Beziering the book
So I promised colleagues a while back that I’d do up some marketing materials for the repository. And there’s nothing like a nice flyer, right?
I have no budget. Repository-rats never do. Hey, we work on open access, what do we need money for? So I can’t do spiffy four-color stuff; I run on a strictly grayscale basis. I mention this not to whinge, but to point out that it’s a pretty serious design constraint in a full-color world.
I also don’t have Photoshop (see above about “no budget”), so I’m working with the GIMP.
The story I wanted to tell in this particular flyer is “Librarians have always cared for your books and your journals… now we take care of your digital works too!” (I dearly hope that’s both/and enough to be inoffensive. I’m never sure about these things.)
So I got the bottom half done fairly quickly. Screenshot, list of Things To Put In The IR with nice arrows pointing to the screenshot. (The GIMP doesn’t do auto-shapes such as arrows. Google kindly informed me that the way to do arrows is to use a wingdings font at a suitably-enlarged size. Worked a treat.) Logo, URL, and contact info at the bottom. No sweat. (Well, some sweat, because ever so not graphic designer. But it wasn’t bad.)
And then there was the top half…
My first thought was a photomontage of books and libraries and stuff. I zipped over to Flickr, searched materials marked with the Creative Commons Attribution license on the tags “books” and “library” and whomped one together with the results. It looked stupid and square and amateurish.
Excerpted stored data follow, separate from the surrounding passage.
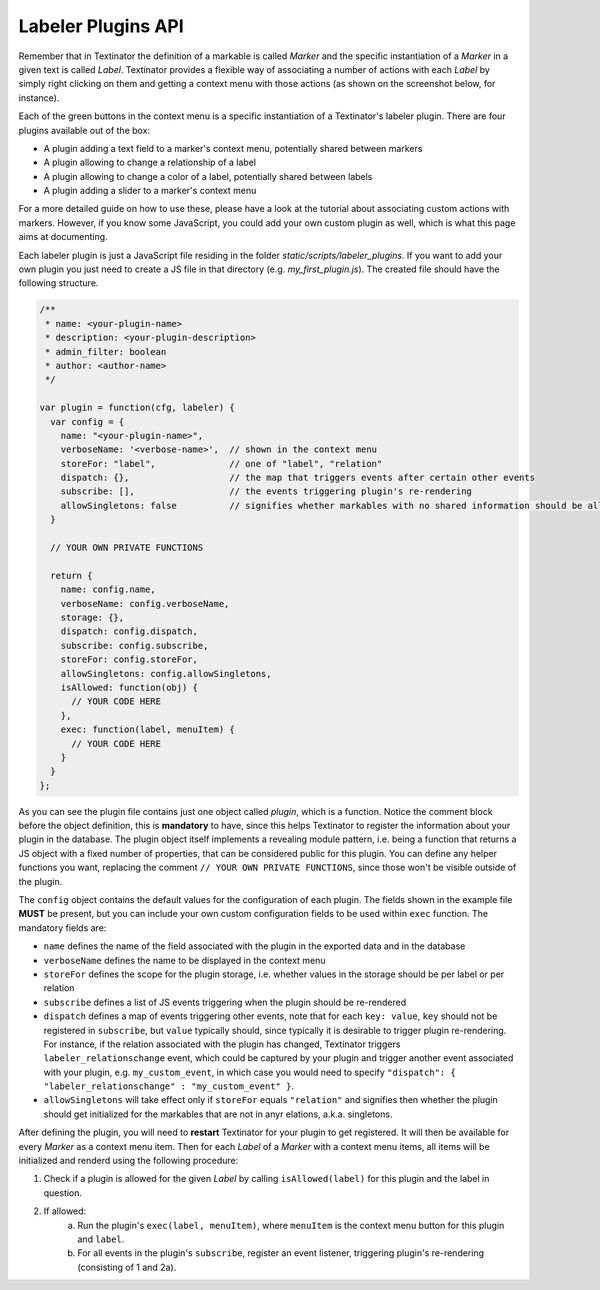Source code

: Labeler Plugins API
====================

Remember that in Textinator the definition of a markable is called `Marker` and the specific instantiation of a `Marker` in a given text is called `Label`. Textinator provides a flexible way of associating a number of actions with each `Label` by simply right clicking on them and getting a context menu with those actions (as shown on the screenshot below, for instance).

.. image:: images/label_context_menu.png
  :width: 25%
  :alt: The screenshot of a label's context menu

Each of the green buttons in the context menu is a specific instantiation of a Textinator's labeler plugin. There are four plugins available out of the box:

* A plugin adding a text field to a marker's context menu, potentially shared between markers
* A plugin allowing to change a relationship of a label
* A plugin allowing to change a color of a label, potentially shared between labels
* A plugin adding a slider to a marker's context menu

For a more detailed guide on how to use these, please have a look at the tutorial about associating custom actions with markers. However, if you know some JavaScript, you could add your own custom plugin as well, which is what this page aims at documenting.

Each labeler plugin is just a JavaScript file residing in the folder `static/scripts/labeler_plugins`. If you want to add your own plugin you just need to create a JS file in that directory (e.g. `my_first_plugin.js`). The created file should have the following structure.

.. code-block:: javascript

	/**
	 * name: <your-plugin-name>
	 * description: <your-plugin-description>
	 * admin_filter: boolean
	 * author: <author-name>
	 */

	var plugin = function(cfg, labeler) {
	  var config = {
	    name: "<your-plugin-name>",
	    verboseName: '<verbose-name>',  // shown in the context menu
	    storeFor: "label",              // one of "label", "relation"
	    dispatch: {},                   // the map that triggers events after certain other events
	    subscribe: [],                  // the events triggering plugin's re-rendering
	    allowSingletons: false          // signifies whether markables with no shared information should be allowed (only if storeFor: "relation")
	  }

	  // YOUR OWN PRIVATE FUNCTIONS

	  return {
	    name: config.name,
	    verboseName: config.verboseName,
	    storage: {},
	    dispatch: config.dispatch,
	    subscribe: config.subscribe,
	    storeFor: config.storeFor,
	    allowSingletons: config.allowSingletons,
	    isAllowed: function(obj) {
	      // YOUR CODE HERE
	    },
	    exec: function(label, menuItem) {
	      // YOUR CODE HERE
	    }
	  }
	};

As you can see the plugin file contains just one object called `plugin`, which is a function. Notice the comment block before the object definition, this is **mandatory** to have, since this helps Textinator to register the information about your plugin in the database. The plugin object itself implements a revealing module pattern, i.e. being a function that returns a JS object with a fixed number of properties, that can be considered public for this plugin. You can define any helper functions you want, replacing the comment ``// YOUR OWN PRIVATE FUNCTIONS``, since those won't be visible outside of the plugin.

The ``config`` object contains the default values for the configuration of each plugin. The fields shown in the example file **MUST** be present, but you can include your own custom configuration fields to be used within ``exec`` function. The mandatory fields are:

* ``name`` defines the name of the field associated with the plugin in the exported data and in the database
* ``verboseName`` defines the name to be displayed in the context menu
* ``storeFor`` defines the scope for the plugin storage, i.e. whether values in the storage should be per label or per relation
* ``subscribe`` defines a list of JS events triggering when the plugin should be re-rendered
* ``dispatch`` defines a map of events triggering other events, note that for each ``key: value``, ``key`` should not be registered in ``subscribe``, but ``value`` typically should, since typically it is desirable to trigger plugin re-rendering. For instance, if the relation associated with the plugin has changed, Textinator triggers ``labeler_relationschange`` event, which could be captured by your plugin and trigger another event associated with your plugin, e.g. ``my_custom_event``, in which case you would need to specify ``"dispatch": { "labeler_relationschange" : "my_custom_event" }``.
* ``allowSingletons`` will take effect only if ``storeFor`` equals ``"relation"`` and signifies then whether the plugin should get initialized for the markables that are not in anyr elations, a.k.a. singletons.

After defining the plugin, you will need to **restart** Textinator for your plugin to get registered. It will then be available for every `Marker` as a context menu item. Then for each `Label` of a `Marker` with a context menu items, all items will be initialized and renderd using the following procedure:

1. Check if a plugin is allowed for the given `Label` by calling ``isAllowed(label)`` for this plugin and the label in question.
2. If allowed:
	a) Run the plugin's ``exec(label, menuItem)``, where ``menuItem`` is the context menu button for this plugin and ``label``.
	b) For all events in the plugin's ``subscribe``, register an event listener, triggering plugin's re-rendering (consisting of 1 and 2a).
I got rid of it, though I kept its individual components.
Going back to my search turned up these awesome old-book cutouts. I snagged one and got to work.
My first thought was to outline the book, cut the outline away from its background, and use the background as a border for photos. The way to do this is not by tracing with the mouse; I figured that one out in two seconds flat. Google to the rescue again—the way to do it is to blow up the picture a bit and use the Bezier path tool. This lets you select points all around the outline of your thing, turn that outline into a selection, and clear everything inside it. Once I grokked the concept, I had my outline pretty quickly.
So I slapped the outline back on the flyer and popped a few photos in behind it. And I printed it out. And it didn’t look too bad… people know what an open book looks like in outline, don’t they?… it’ll work, kinda… okay, okay, it looked like a squashed butterfly with ragged wings. No good. Try again, genius.
My next idea was to outline the top pages and the edges of a couple pages underneath—again, the Bezier tool lets you do this—and layer photos as though it were a book of photos. After a while, it became clear this wasn’t going to turn out well, so I abandoned it.
And then, finally, I did the right thing. Outline the open pages, recto and verso, clear the interior of the outline, pop the photos underneath, and leave the rest of the book image alone. This? Looked awesome after a bit of photo tweakage. Even in grayscale it looks good.
I had my husband critique it, and I’m going to fix a couple of layout and font issues tomorrow. But in the main, I am well content.
A graphic designer would have figured this out in much less time than I took. But I added a few tools to my amateur’s arsenal, so I consider it time reasonably well spent.